### EXTRAIT À LIRE
+-------+
Les exigences de la lutte contre le terrorisme examinées par les membres du Conseil de sécurité, à la lumière notamment des évolutions de Daech
Pour affiner cette lutte, le haut fonctionnaire a tout d’abord recommandé d’acquérir une meilleure compréhension et de faire un suivi continu de Daech, ce qui exige un renforcement de la coopération internationale et régionale, notamment par le partage d’informations. Une autre manière de lutter contre ce terrorisme, a-t-il ajouté, est de résoudre les conflits dans lesquels Daech et Al-Qaida prospèrent. De même, pour se débarrasser de ce fléau sur le long terme, il a appelé à s’attaquer aux vulnérabilités, griefs sociétaux et inégalités exploités par le groupe, sans oublier la protection des droits humains et le respect de l’état de droit.
Selon son compte rendu, Daech et ses affiliés continuent d’exploiter les restrictions liées à la pandémie et de se servir des espaces numériques pour intensifier le recrutement et attirer des ressources. M. Voronkov a chiffré à « entre 25 et 50 millions de dollars » les actifs que les dirigeants de Daech parviennent à mobiliser. L’an dernier, a-t-il poursuivi, le groupe a augmenté de manière significative l’utilisation de systèmes aériens sans pilote, notamment dans le nord de l’Iraq. Sur le plan territorial, il a expliqué que Daech se déploie non seulement en Iraq et en Syrie, à travers des « bureaux », mais aussi en Afghanistan, en Somalie et dans le bassin du lac Tchad, avec des cellules très actives. L’Afrique, en particulier, a suscité son inquiétude et celle des membres du Conseil, car la situation s’y est encore détériorée depuis le dernier rapport du Secrétaire général.
Un autre exposé est venu éclairer le Conseil sur le risque couru par le continent africain, celui de M. Martin Ewi, chercheur à l’Institut d’études de sécurité, pour qui l’Afrique pourrait devenir « un califat ». Il a dénombré au moins 20 pays africains ayant subi directement une activité de Daech et plus de 20 autres utilisés comme base logistique ou de collecte de fonds. À ce jour, aucune des cinq régions géopolitiques africaines n’est épargnée, a-t-il constaté. Si, comme il l’a précisé, le terrorisme en Afrique est plus ou moins une lutte pour les ressources naturelles, le fléau se propage aussi du fait de la frustration des populations, en particulier des jeunes, face aux injustices mondiales. M. Ewi a aussi fustigé la « politique de l’autruche » des dirigeants africains qui n’ont jamais actionné les mécanismes d’alerte précoce. Le chercheur a également imputé le phénomène à la pratique du « deux poids, deux mesures » de la communauté internationale. Si celle-ci a formé la Coalition internationale contre Daech en Syrie et en Iraq, elle n’a rien fait quand le terrorisme s’est propagé en Afrique, a-t-il pointé.
+-------+
### VOTRE CONSIGNE
Dans l'extrait ci-dessus sur la lutte contre Daech, recopiez fidèlement le passage qui s'ouvre sur les mots « Selon son compte » et se clôt sur « du Secrétaire général. ».

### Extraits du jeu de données
+-------+
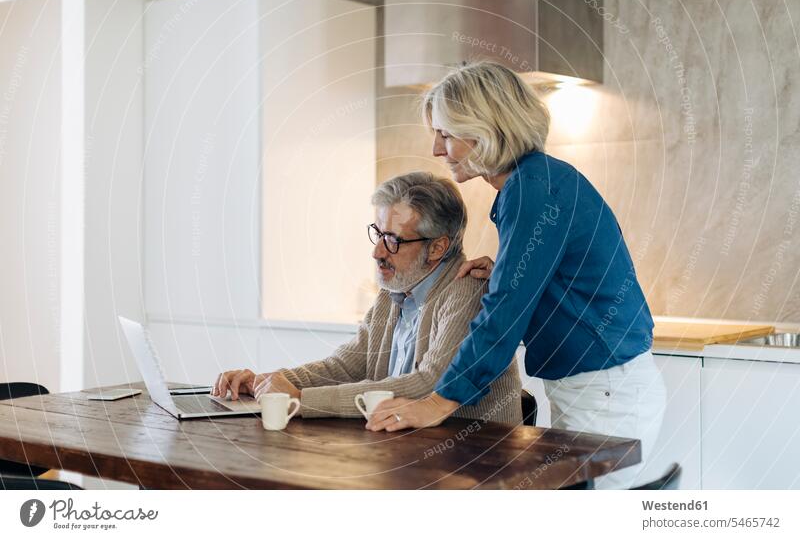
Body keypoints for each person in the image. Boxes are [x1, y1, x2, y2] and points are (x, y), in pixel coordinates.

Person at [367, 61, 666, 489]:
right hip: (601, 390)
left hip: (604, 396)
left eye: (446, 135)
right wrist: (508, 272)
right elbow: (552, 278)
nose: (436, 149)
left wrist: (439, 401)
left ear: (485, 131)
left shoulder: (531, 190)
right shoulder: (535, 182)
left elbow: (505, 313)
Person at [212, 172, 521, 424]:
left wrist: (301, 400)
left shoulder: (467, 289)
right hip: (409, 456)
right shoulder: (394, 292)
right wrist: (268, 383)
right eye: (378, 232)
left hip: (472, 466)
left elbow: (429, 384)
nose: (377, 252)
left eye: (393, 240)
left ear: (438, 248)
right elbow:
+-------+
### RÉPONSE ATTENDUE
Selon son compte rendu, Daech et ses affiliés continuent d’exploiter les restrictions liées à la pandémie et de se servir des espaces numériques pour intensifier le recrutement et attirer des ressources. M. Voronkov a chiffré à « entre 25 et 50 millions de dollars » les actifs que les dirigeants de Daech parviennent à mobiliser. L’an dernier, a-t-il poursuivi, le groupe a augmenté de manière significative l’utilisation de systèmes aériens sans pilote, notamment dans le nord de l’Iraq. Sur le plan territorial, il a expliqué que Daech se déploie non seulement en Iraq et en Syrie, à travers des « bureaux », mais aussi en Afghanistan, en Somalie et dans le bassin du lac Tchad, avec des cellules très actives. L’Afrique, en particulier, a suscité son inquiétude et celle des membres du Conseil, car la situation s’y est encore détériorée depuis le dernier rapport du Secrétaire général.